Thermovoltage and heat dissipation in a triangle quantum dot junction

TL;DR

This paper numerically studies thermoelectric effects in a triangle quantum dot junction, revealing nonlinear behaviors and controllable thermovoltage, thermocurrent, and heat dissipation for nanoscale device optimization.

Contribution

It introduces a detailed numerical analysis of thermoelectric properties in a triangle quantum dot system using the non-equilibrium Green's function method, highlighting controllable nonlinear effects.

Findings

Thermovoltage and thermocurrent exhibit nonlinear behavior.

Heat current is nonlinear and asymmetric with respect to bias voltage.
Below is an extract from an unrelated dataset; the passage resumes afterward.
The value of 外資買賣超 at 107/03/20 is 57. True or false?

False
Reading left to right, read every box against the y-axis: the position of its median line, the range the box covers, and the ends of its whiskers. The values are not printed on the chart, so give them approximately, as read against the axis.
Heat current can be positive, negative, or zero depending on bias and site energies.

Abstract

We numerically investigate the thermoelectric properties of a triangle quantum dot connected to metallic electrodes using the non-equilibrium Green's function method in the Anderson model. Exploiting the equation of motion method in the Coulomb-blockade regime, the thermovoltage, thermocurrent and heat dissipation are calculated. Results show that the thermovoltage and thermocurrent have nonlinear behavior, and the magnitude and sign of them can be controlled with site energy and coupling strength of quantum dots. Moreover, we find that the heat current is nonlinear and asymmetric respect to the sign of bias voltage for all of the site energies of quantum dots. Analyses show that the heat current can be positive or negative for all of the site energies and becomes zero for the nonzero voltages. These results can be useful to determine the performance of the nanoscale electronic devices to control the heat dissipations.